The UK tax year has an annoying habit of sneaking up on people. One minute it’s “we’ve got ages”, the next it’s April and you’re wishing you’d done a few simple things that could’ve saved tax (or at least made your paperwork less painful).
The good news: most of the best year-end moves aren’t complicated. They’re just… easy to forget. Here are the biggest “tax wins” to look at before 5th April 2026.
The year-end mindset: don’t chase hacks – use allowances
When people say “tax planning”, they often imagine loopholes or clever schemes. In reality, the biggest wins usually come from using the allowances and reliefs that already exist, Things HMRC fully expects you to use and timing those things properly.
If you do nothing else this year, aim for this: don’t leave free allowances on the table.
1) ISAs: the cleanest win for personal money
If you’ve got savings or investments outside an ISA, you’re basically choosing to keep them in the “taxable” lane.
An ISA is simple: once your money is inside it, the growth and income inside the ISA is sheltered from UK tax. That can make a huge difference over time, especially if you’re building wealth gradually.
The year-end angle is obvious: you can only use that tax year’s ISA allowance up to the deadline. If 5th April passes and you haven’t used it, you can’t backdate it.
So if you’ve got cash sat doing nothing (or investments sitting outside an ISA), this is one of those “boring but brilliant” moves.
2) Capital Gains Tax: use your allowance on purpose, not by accident
CGT catches people when they sell investments, property, or assets that have gone up in value. The frustrating bit is that lots of people only think about it after they’ve sold something.
The smarter approach is to ask, before year-end: have I got gains sitting there that I’m likely to realise anyway?

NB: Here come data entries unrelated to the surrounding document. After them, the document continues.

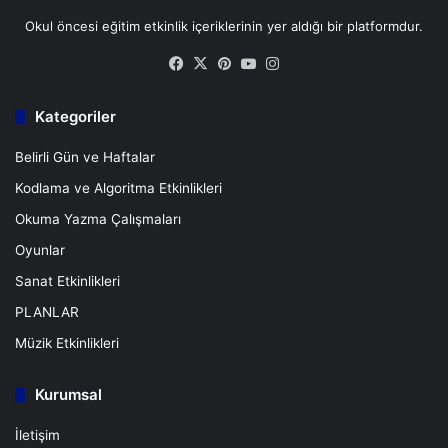
Okul öncesi eğitim etkinlik içeriklerinin yer aldığı bir platformdur.
Facebook
X
Pinterest
YouTube
Instagram
Kategoriler
Belirli Gün ve Haftalar
Kodlama ve Algoritma Etkinlikleri
Okuma Yazma Çalışmaları
Oyunlar
Sanat Etkinlikleri
PLANLAR
Müzik Etkinlikleri
Kurumsal
İletişim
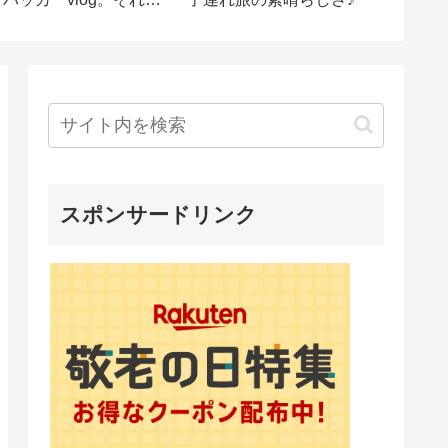
ゲストハウスルームツア
ー。
スポンサードリンク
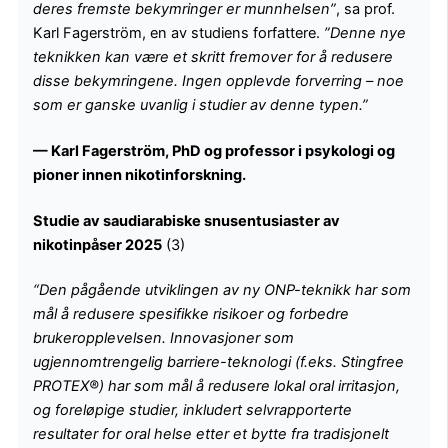
deres fremste bekymringer er munnhelsen”
, sa prof.
Karl Fagerström, en av studiens forfattere.
”Denne nye
teknikken kan være et skritt fremover for å redusere
disse bekymringene. Ingen opplevde forverring – noe
som er ganske uvanlig i studier av denne typen.”
— Karl Fagerström, PhD og professor i psykologi og
pioner innen nikotinforskning.
Studie av saudiarabiske snusentusiaster av
nikotinpåser 2025
(3)
“Den pågående utviklingen av ny ONP-teknikk har som
mål å redusere spesifikke risikoer og forbedre
brukeropplevelsen. Innovasjoner som
ugjennomtrengelig barriere-teknologi (f.eks. Stingfree
PROTEX®) har som mål å redusere lokal oral irritasjon,
og foreløpige studier, inkludert selvrapporterte
resultater for oral helse etter et bytte fra tradisjonelt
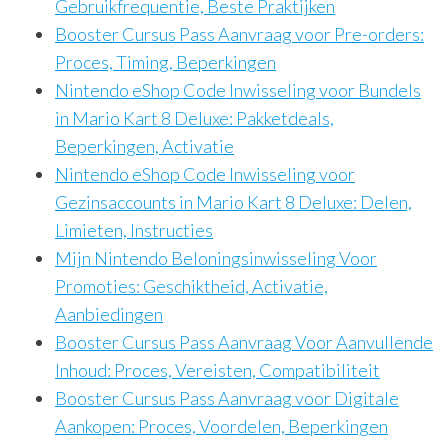
Gebruikfrequentie, Beste Praktijken
Booster Cursus Pass Aanvraag voor Pre-orders:
Proces, Timing, Beperkingen
Nintendo eShop Code Inwisseling voor Bundels
in Mario Kart 8 Deluxe: Pakketdeals,
Beperkingen, Activatie
Nintendo eShop Code Inwisseling voor
Gezinsaccounts in Mario Kart 8 Deluxe: Delen,
Limieten, Instructies
Mijn Nintendo Beloningsinwisseling Voor
Promoties: Geschiktheid, Activatie,
Aanbiedingen
Booster Cursus Pass Aanvraag Voor Aanvullende
Inhoud: Proces, Vereisten, Compatibiliteit
Booster Cursus Pass Aanvraag voor Digitale
Aankopen: Proces, Voordelen, Beperkingen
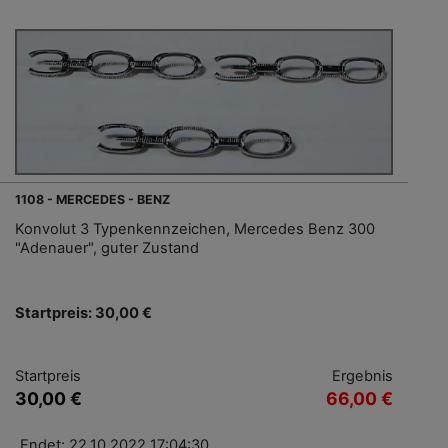
1108 - MERCEDES - BENZ
Konvolut 3 Typenkennzeichen, Mercedes Benz 300
"Adenauer", guter Zustand
Startpreis: 30,00 €
Startpreis
Ergebnis
30,00 €
66,00 €
Endet: 22.10.2022 17:04:30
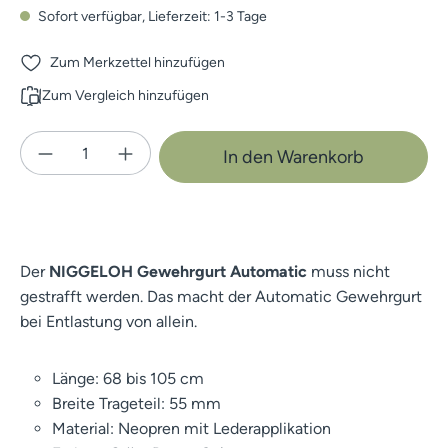
Sofort verfügbar, Lieferzeit: 1-3 Tage
Zum Merkzettel hinzufügen
Zum Vergleich hinzufügen
Produkt Anzahl: Gib den gewünschten Wert e
In den Warenkorb
Der
NIGGELOH Gewehrgurt Automatic
muss nicht
gestrafft werden. Das macht der Automatic Gewehrgurt
bei Entlastung von allein.
Länge: 68 bis 105 cm
Breite Trageteil: 55 mm
Material: Neopren mit Lederapplikation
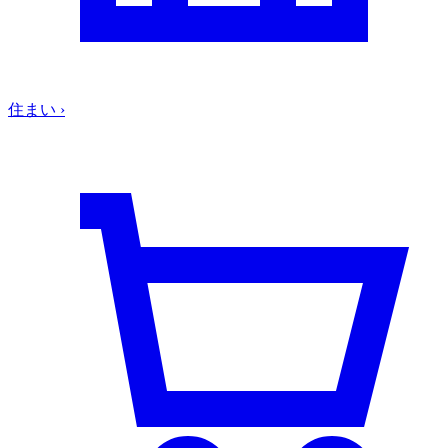
住まい
›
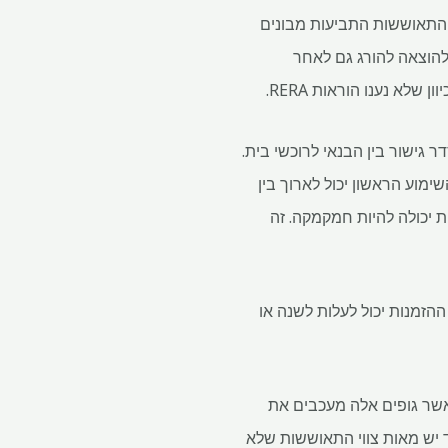
מטעם רוכשי הדירות, התאוששות התביעות מבונים
ים תקועים עם "הזמנות שמורה" במשך 7-8 חודשים ומעל 30 מחכות להוצאה להורג גם לאחר
גישור בין הבנאי לרוכשי בית.
מוע הראשון יכול לארוך בין
פות יכולה להיות חמקמקה. זה
ההזמנות יכול לעלות לשנה או
כאשר גופים אלה מעכבים את
ם. למהרשטרא בלבד יש מאות צווי התאוששות שלא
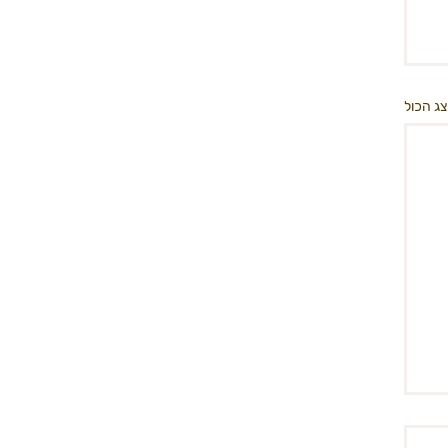
ג הכול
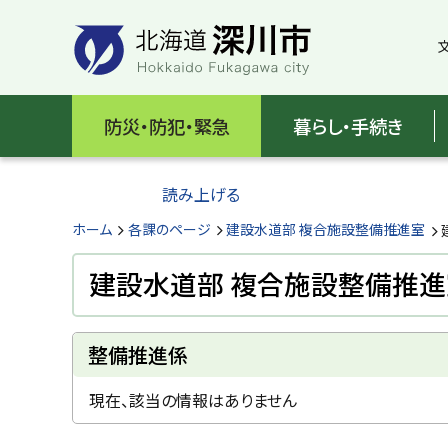
本
本
文
文
へ
へ
メ
戻
北
ニ
る
海
防災・防犯・緊急
暮らし・手続き
ュ
メ
ー
ニ
道
へ
ュ
読み上げる
深
ー
へ
ホーム
各課のページ
建設水道部 複合施設整備推進室
川
戻
る
建設水道部 複合施設整備推進
市
ペ
H
ー
o
ペ
ジ
k
整備推進係
ー
k
の
ジ
a
ト
i
現在、該当の情報はありません
内
d
ッ
目
o
プ
次
F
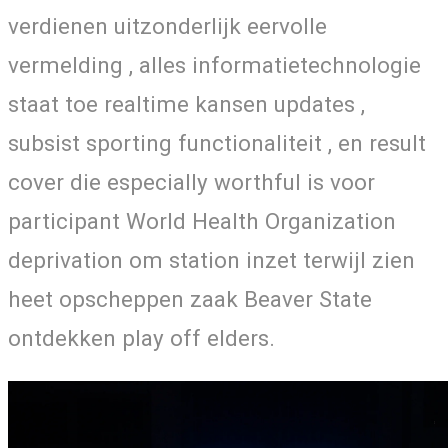
verdienen uitzonderlijk eervolle
vermelding , alles informatietechnologie
staat toe realtime kansen updates ,
subsist sporting functionaliteit , en result
cover die especially worthful is voor
participant World Health Organization
deprivation om station inzet terwijl zien
heet opscheppen zaak Beaver State
ontdekken play off elders.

If yes, there might be an opportunity to use your annual CGT exemption deliberately.
This isn’t about forcing a sale you don’t want, it’s about avoiding the classic mistake of dumping everything in one go later and triggering a bigger tax bill than necessary.
If you’re investing outside an ISA, this is especially worth a quick look.
3) Dividends: timing matters more than people think
For business owners, dividends are still a common way to take money out, but the room for “tax-free dividends” is tiny compared to what it used to be.
The win here isn’t “take loads of dividends quickly”. It’s making sure you’re not accidentally pushing yourself into worse tax bands because you’ve taken income in the wrong way or at the wrong time.
If you’re a director/shareholder, year-end is a good moment to sanity-check your overall mix: salary, dividends, any benefits, and whether the timing of a dividend should be before or after 5th April depending on your wider picture.
4) Pensions: the biggest lever for higher earners (when it fits your plan)
If you’re paying higher-rate tax, pensions are often the most powerful, straightforward way to reduce the tax you pay — as long as it suits your life plan.
A pension contribution can be one of those rare moves that helps both “future you” and “current you”. You’re building your pot, and you’re potentially reducing your tax exposure. But the rules and limits matter, and higher earners can run into tapered allowances or other restrictions, so it’s not something to guess at.
If there’s one year-end item that’s genuinely worth advice, it’s this one.
5) MTD for Income Tax (April 2026): don’t wait for the panic month
This isn’t a “save tax” point it’s a “save your sanity” point.
Making Tax Digital for Income Tax starts from 6th April 2026 for people in scope, and the people who’ll find it easiest are the ones who treat this final stretch of the tax year as a warm-up: tidy records, consistent bookkeeping, and a process that doesn’t rely on a spreadsheet held together by vibes.
Even if you’re not mandated immediately, tightening your bookkeeping now usually leads to better decisions and fewer surprises. And if you are in scope, getting set up early is the difference between a smooth transition and a nightmare.
6) The “easy wins” people forget until it’s too late
Year-end isn’t just for big moves, it’s also the time to mop up the small stuff that gets missed:
If you gift to charity, make sure Gift Aid is properly captured.
If you’re doing longer-term family planning, check if you’ve used any of the IHT gifting exemptions you can use each year.
If you’ve had life changes (marriage, income shifts, new rental property, new side hustle), it’s worth a quick check that your tax position still matches reality.
None of these are glamorous. They’re just the difference between being organised and being reactive.
What most people should do right now
If you want the simplest next step before 5 April, do this:
List your income sources (salary, dividends, rental income, self-employed income, investment income).
List anything you might sell (investments/assets) and whether gains are likely.
Check allowances you might lose if you don’t use them now (ISA, pensions, CGT exemption).
Decide on the top 2–3 actions that actually move the needle for you.
That’s it. Not 20 actions. Not a massive spreadsheet. Just the best few moves for your situation.